Reproduce the text of the material without the pictures, substituting "Yararlı Bilgiler" for "Faydalı Bilgiler" and keeping everything else the same.
◆ ◆ ◆ ◆ ◆ ◆ ◆
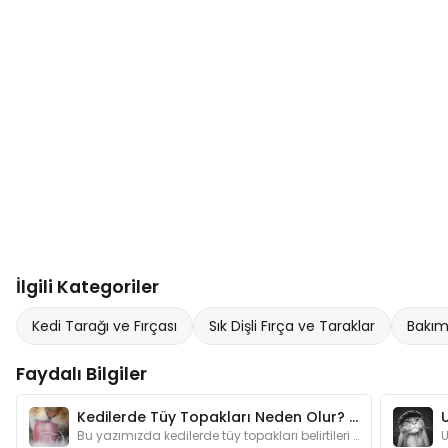
İlgili Kategoriler
Kedi Tarağı ve Fırçası
Sık Dişli Fırça ve Taraklar
Bakım
Faydalı Bilgiler
Kedilerde Tüy Topakları Neden Olur? Belirtileri Nelerdir?
Bu yazımızda kedilerde tüy topakları belirtileri başta olmak üzere kedi sahiplerinin en çok merak ettiği konulara değineceğiz.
◆ ◆ ◆ ◆ ◆ ◆ ◆
- _FINISHED EXERCISE_
İlgili Kategoriler
Kedi Tarağı ve Fırçası
Sık Dişli Fırça ve Taraklar
Bakım
Yararlı Bilgiler
Kedilerde Tüy Topakları Neden Olur? Belirtileri Nelerdir?
Bu yazımızda kedilerde tüy topakları belirtileri başta olmak üzere kedi sahiplerinin en çok merak ettiği konulara değineceğiz.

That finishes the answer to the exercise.